» Short exercise: Copy every row below word for word, leaving out the pictures.
-- START OF Extracted entries --
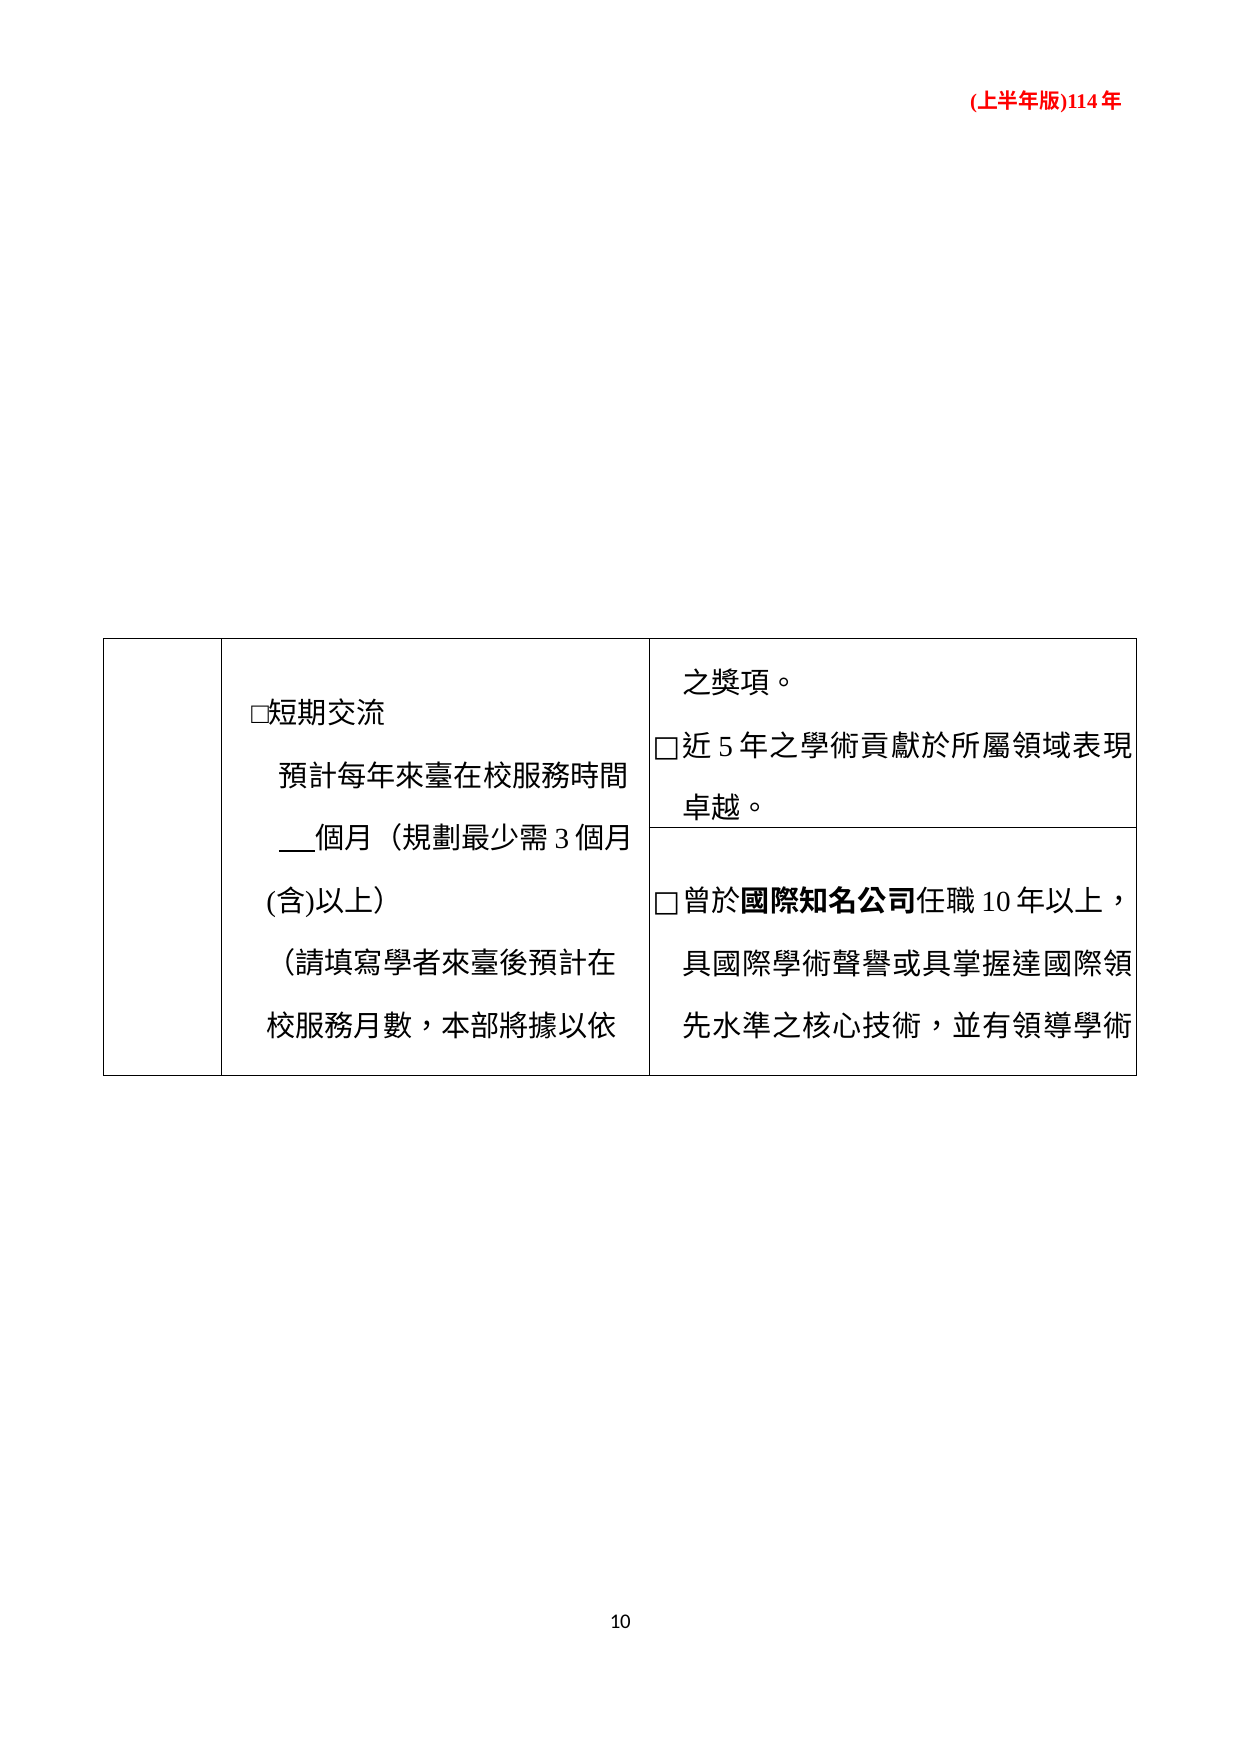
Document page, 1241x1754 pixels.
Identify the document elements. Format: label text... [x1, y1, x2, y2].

table_cell □玉山學者 學校擬聘方式(請勾選) □編制內專任教師 □編制外專案教師 （年齡需滿65歲） □短期交流 預計每年來臺在校服務時間 個月（規劃最少需3個月(含)以上） （請填寫學者來臺後預計在校服務月數，本部將據以依比例核予補助經費；經費核定後，未來如延長服務時間，將不再增核補助經費） [222, 639, 649, 1074]
table_cell 曾於國際知名公司任職10年以上，具國際學術聲譽或具掌握達國際領先水準之核心技術，並有領導學術或產業研究團隊之經驗。 近5年之產業貢獻於所屬領域表現卓越。 [650, 828, 1136, 1074]
table_cell 曾於國際一流學術研究機構任職10年以上，具國際學術聲譽或具掌握達國際領先水準之核心技術，並有領導學術研究團隊之經驗。 曾獲諾貝爾獎、國家級研究院院士、國際重要學會會士或相當等級之獎項。 近5年之學術貢獻於所屬領域表現卓越。 [650, 639, 1136, 827]
table_cell [104, 639, 221, 1074]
-- END OF Extracted entries --
» The output:
Document page, 1241x1754 pixels.
Identify the document elements. Format: label text... [x1, y1, x2, y2].

table_cell □玉山學者 學校擬聘方式(請勾選) □編制內專任教師 □編制外專案教師 （年齡需滿65歲） □短期交流 預計每年來臺在校服務時間 個月（規劃最少需3個月(含)以上） （請填寫學者來臺後預計在校服務月數，本部將據以依比例核予補助經費；經費核定後，未來如延長服務時間，將不再增核補助經費） [222, 639, 649, 1074]
table_cell 曾於國際知名公司任職10年以上，具國際學術聲譽或具掌握達國際領先水準之核心技術，並有領導學術或產業研究團隊之經驗。 近5年之產業貢獻於所屬領域表現卓越。 [650, 828, 1136, 1074]
table_cell 曾於國際一流學術研究機構任職10年以上，具國際學術聲譽或具掌握達國際領先水準之核心技術，並有領導學術研究團隊之經驗。 曾獲諾貝爾獎、國家級研究院院士、國際重要學會會士或相當等級之獎項。 近5年之學術貢獻於所屬領域表現卓越。 [650, 639, 1136, 827]
table_cell [104, 639, 221, 1074]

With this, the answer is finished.